A l’étude depuis 2012, l’adoption d’une loi sur la dépénalisation du délit de presse au Mali n’est toujours pas à l’ordre du jour. La question, qui sera au programme de travail gouvernemental du second semestre 2018, a toujours « coïncidé avec un mauvais contexte ». Pourtant, l’adoption d’une telle loi serait tout d’abord profitable aux autorités, selon les professionnels, qui reconnaissent tout de même la nécessité d’une autorégulation.
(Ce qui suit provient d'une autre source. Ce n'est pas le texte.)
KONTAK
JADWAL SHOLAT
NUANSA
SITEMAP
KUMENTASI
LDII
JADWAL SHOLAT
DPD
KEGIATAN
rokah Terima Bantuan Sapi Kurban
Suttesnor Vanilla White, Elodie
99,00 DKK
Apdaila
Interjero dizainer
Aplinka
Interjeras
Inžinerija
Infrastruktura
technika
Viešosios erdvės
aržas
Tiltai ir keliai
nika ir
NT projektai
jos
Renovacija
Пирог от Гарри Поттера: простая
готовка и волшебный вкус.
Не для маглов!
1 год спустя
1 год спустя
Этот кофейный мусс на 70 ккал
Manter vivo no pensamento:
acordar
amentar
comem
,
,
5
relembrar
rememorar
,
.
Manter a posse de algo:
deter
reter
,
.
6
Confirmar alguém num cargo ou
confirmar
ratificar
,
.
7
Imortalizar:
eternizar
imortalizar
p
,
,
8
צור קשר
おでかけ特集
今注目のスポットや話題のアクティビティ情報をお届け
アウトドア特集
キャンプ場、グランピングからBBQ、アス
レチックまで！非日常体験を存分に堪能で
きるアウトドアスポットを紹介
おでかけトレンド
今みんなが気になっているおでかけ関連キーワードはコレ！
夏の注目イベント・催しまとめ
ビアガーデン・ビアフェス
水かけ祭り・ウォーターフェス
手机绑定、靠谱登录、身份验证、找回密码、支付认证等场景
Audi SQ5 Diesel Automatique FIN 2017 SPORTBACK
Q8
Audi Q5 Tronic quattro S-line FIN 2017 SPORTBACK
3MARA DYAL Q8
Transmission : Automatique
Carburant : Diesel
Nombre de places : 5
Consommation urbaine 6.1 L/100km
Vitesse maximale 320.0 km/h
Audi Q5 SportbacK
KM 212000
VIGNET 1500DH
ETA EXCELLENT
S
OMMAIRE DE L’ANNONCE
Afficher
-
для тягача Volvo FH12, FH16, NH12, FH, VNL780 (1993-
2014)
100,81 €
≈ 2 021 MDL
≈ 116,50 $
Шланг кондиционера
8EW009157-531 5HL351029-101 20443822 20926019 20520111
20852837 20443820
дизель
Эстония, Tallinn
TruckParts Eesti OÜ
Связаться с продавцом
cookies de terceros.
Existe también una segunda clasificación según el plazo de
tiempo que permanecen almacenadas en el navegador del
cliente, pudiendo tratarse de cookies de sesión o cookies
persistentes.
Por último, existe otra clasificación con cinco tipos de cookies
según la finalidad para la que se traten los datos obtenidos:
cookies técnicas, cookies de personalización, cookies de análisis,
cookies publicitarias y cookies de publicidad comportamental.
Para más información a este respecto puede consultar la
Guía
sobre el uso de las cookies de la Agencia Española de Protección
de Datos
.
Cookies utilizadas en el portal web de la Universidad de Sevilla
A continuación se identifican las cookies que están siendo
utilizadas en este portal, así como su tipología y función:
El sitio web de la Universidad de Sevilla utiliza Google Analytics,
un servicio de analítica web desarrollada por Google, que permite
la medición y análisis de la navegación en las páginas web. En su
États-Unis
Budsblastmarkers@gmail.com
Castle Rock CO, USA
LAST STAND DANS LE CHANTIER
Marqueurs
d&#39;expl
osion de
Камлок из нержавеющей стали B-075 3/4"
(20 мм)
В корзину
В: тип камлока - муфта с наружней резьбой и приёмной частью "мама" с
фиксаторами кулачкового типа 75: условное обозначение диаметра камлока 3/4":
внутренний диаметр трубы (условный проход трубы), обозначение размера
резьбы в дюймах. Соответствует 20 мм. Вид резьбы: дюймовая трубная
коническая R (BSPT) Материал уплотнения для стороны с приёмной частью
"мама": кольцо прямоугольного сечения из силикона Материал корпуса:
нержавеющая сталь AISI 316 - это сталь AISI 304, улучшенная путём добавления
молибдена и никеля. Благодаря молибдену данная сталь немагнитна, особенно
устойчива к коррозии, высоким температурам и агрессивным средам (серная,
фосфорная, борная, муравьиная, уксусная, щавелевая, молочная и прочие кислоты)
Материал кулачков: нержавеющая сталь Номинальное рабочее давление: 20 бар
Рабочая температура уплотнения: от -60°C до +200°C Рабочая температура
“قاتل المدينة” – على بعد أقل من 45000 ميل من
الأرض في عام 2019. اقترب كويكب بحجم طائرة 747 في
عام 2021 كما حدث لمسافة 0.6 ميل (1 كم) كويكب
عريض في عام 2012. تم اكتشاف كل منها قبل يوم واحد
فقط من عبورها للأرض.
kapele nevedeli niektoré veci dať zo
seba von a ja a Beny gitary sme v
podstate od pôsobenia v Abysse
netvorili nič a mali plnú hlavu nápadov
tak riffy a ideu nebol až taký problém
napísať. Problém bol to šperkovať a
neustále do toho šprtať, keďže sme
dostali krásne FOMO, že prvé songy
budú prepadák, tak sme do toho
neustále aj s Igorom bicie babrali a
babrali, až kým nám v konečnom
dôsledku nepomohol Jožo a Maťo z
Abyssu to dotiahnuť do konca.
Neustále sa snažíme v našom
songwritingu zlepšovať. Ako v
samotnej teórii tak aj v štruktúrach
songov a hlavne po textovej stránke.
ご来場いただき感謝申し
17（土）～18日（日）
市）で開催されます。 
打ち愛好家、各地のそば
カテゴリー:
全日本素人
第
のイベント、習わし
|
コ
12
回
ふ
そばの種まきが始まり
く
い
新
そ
« Quand vous emprisonnez un journaliste, il devient un héros », pourtant, « certains politiques pensent que lorsque vous n’emprisonnez pas, cela permet le laisser-aller », constate Monsieur Cheick Oumar Maiga, Secrétaire général du ministère de l’Économie numérique et de la communication. S’il estime que « les sanctions disciplinaires sont plus dissuasives », il ajoute que la loi sur la dépénalisation du délit de presse s’est souvent heurtée à des contextes difficiles. D’abord la crise de 2012, qui marquait le début du projet et plus récemment des affaires opposant des journalistes à des autorités.

La dépénalisation n’est que justice, compte tenu du rôle que jouent les médias « en tant que garants du pluralisme et de la liberté de la presse », affirme pour sa part Monsieur Baye Coulibaly, Secrétaire général du Syndicat National des Journalistes Reporters du Mali (SYJOR). « Ce métier mérite que les pouvoirs lui accordent une attention particulière. La démocratie n’est rien si les gens ne peuvent pas s’exprimer et dire que ce qu’il y a lieu de dire ».

Il s’agit donc d’un  combat de longue haleine, qu’il faut mener sans occulter la responsabilité des journalistes d’exercer leur métier dans les règles de l’art. «  C’est vrai que nous connaissons des dérives et nous sommes conscients de cela. Il y a eu des tentatives et nous voulons mettre de l’ordre pour exercer le métier de façon professionnelle avec la mise en place du Conseil des pairs pour l’éthique et la déontologie », ajoute le Secrétaire général du SYJOR. Même s’il faut encore dynamiser cette structure, qui doit mieux encadrer et orienter les journalistes et a été officiellement installée le 3 mai 2018, dans un « contexte socio-sécuritaire difficile » qui complique davantage l’exercice du métier.

Si la dépénalisation va « éviter aux journalistes de faire de la prison », c’est surtout aux autorités que cette disposition va profiter, car les « journalistes n’aiment pas payer des amendes », selon Madame Dado Camara, Directrice de publication du Journal « l’Annonceur. » Malgré la réticence des autorités, qui pensent que les « journalistes sont peu vigilants », Madame Camara est optimiste quand à l’adoption de cette loi, grâce à l’intérêt que manifeste le ministère de tutelle et surtout à la détermination des professionnels.